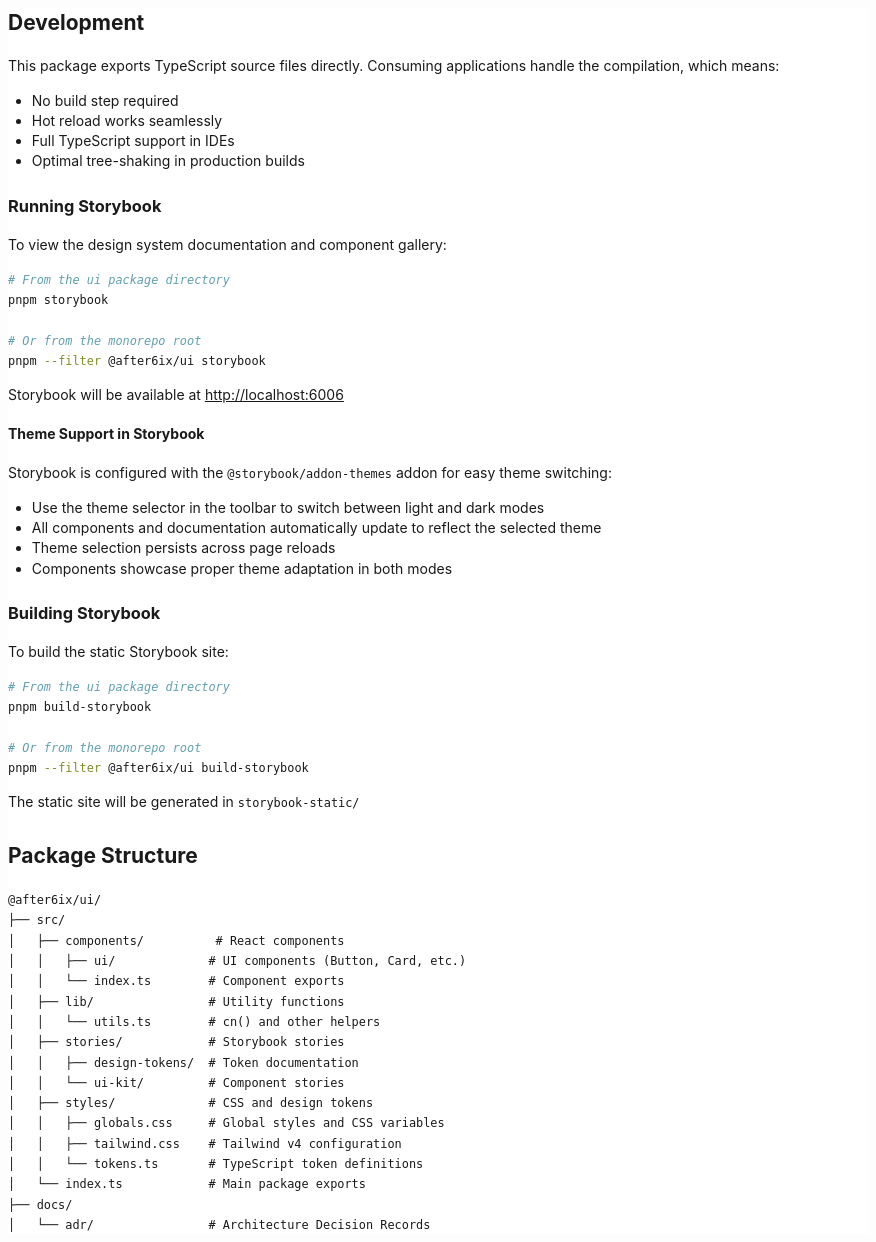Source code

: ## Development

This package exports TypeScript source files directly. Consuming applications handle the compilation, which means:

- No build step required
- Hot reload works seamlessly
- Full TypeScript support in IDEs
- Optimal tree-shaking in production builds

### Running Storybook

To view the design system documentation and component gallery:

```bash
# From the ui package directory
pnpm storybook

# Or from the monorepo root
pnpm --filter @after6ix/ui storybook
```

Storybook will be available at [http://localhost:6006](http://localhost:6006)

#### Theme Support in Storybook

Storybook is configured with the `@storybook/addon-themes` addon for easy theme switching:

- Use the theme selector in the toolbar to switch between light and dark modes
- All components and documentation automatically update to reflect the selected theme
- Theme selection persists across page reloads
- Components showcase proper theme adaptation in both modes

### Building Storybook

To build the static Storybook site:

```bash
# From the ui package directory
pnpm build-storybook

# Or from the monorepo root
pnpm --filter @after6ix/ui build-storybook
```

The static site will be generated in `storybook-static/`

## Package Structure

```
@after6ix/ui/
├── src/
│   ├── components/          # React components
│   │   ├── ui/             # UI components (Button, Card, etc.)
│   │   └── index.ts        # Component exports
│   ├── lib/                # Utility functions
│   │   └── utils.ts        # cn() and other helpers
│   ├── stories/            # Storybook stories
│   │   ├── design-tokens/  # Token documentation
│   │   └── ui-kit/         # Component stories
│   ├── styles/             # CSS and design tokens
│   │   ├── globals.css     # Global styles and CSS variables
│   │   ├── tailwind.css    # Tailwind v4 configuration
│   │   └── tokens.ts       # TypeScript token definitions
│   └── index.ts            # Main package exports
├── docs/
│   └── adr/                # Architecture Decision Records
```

____________________

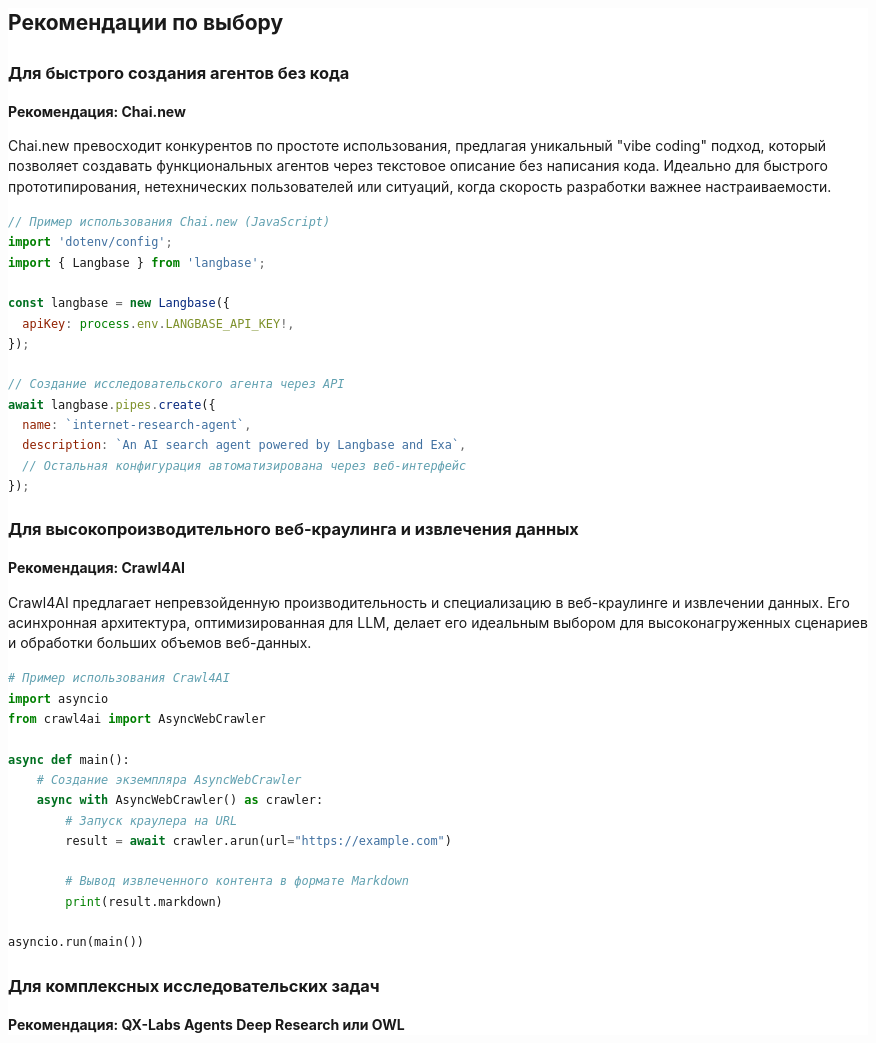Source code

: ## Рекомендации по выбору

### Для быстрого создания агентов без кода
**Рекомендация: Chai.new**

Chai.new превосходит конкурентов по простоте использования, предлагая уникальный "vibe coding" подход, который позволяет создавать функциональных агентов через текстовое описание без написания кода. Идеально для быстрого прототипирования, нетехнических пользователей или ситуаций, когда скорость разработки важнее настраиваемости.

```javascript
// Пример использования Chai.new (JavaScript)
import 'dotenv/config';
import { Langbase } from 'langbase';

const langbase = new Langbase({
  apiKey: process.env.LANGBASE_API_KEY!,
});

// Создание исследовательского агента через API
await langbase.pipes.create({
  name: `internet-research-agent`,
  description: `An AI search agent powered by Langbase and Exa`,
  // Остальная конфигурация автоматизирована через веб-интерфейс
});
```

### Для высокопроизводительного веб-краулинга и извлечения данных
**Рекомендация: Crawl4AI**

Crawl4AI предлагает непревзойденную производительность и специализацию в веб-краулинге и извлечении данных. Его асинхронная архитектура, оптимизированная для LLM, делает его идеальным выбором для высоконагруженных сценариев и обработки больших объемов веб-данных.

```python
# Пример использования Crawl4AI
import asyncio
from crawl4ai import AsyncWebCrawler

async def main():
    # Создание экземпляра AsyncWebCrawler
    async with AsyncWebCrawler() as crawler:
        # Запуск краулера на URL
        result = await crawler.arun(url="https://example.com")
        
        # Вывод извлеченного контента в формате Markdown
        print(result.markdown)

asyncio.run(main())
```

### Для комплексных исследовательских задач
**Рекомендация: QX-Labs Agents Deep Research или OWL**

____________________

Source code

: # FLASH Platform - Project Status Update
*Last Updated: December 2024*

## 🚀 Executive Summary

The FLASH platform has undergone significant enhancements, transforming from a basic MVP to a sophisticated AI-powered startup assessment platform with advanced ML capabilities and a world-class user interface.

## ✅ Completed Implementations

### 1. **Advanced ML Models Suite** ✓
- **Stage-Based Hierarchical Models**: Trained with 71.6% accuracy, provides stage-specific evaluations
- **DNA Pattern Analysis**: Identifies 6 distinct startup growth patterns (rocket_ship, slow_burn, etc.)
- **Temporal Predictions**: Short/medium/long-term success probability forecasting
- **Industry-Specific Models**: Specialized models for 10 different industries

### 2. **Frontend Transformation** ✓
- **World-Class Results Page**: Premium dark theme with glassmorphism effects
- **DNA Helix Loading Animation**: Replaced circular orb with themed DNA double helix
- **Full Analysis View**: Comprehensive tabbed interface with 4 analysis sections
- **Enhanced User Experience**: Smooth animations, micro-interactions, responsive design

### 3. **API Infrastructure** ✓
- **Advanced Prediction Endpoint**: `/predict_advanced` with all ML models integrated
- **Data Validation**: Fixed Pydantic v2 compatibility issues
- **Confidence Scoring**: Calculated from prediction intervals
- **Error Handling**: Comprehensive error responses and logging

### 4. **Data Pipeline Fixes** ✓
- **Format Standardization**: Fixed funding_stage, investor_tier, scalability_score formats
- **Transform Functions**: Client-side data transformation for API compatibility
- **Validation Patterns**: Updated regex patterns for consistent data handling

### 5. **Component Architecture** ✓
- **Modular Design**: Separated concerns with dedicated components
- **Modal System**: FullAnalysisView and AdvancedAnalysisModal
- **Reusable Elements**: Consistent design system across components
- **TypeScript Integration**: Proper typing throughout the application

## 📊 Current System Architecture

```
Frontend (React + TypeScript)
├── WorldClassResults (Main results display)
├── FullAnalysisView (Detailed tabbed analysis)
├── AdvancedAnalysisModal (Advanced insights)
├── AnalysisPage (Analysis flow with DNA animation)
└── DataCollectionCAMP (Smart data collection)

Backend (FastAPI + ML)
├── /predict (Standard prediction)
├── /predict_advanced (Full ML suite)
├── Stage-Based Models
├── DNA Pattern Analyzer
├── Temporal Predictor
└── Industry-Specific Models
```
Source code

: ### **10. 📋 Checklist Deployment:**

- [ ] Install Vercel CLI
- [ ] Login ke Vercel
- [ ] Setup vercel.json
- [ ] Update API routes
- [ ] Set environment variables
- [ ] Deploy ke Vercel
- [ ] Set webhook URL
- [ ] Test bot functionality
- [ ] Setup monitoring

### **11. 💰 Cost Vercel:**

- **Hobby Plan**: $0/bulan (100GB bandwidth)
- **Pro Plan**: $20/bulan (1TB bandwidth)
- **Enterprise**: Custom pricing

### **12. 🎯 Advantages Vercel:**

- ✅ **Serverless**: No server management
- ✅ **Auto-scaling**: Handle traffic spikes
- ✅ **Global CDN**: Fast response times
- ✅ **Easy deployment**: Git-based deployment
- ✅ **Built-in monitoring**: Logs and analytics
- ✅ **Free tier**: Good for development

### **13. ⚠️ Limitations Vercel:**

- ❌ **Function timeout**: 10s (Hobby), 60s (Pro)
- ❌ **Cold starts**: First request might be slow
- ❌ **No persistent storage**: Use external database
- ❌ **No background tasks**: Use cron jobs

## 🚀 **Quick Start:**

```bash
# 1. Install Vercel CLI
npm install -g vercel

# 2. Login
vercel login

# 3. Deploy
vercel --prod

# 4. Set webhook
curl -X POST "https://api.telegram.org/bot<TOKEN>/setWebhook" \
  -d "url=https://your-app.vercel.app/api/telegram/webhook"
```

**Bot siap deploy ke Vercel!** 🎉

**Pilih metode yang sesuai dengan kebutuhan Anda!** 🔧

____________________

**TASK PROMPT**
Copy out each line of the material that holds the word "Validation".

**ANSWER AREA**
- **Data Validation**: Fixed Pydantic v2 compatibility issues
- **Validation Patterns**: Updated regex patterns for consistent data handling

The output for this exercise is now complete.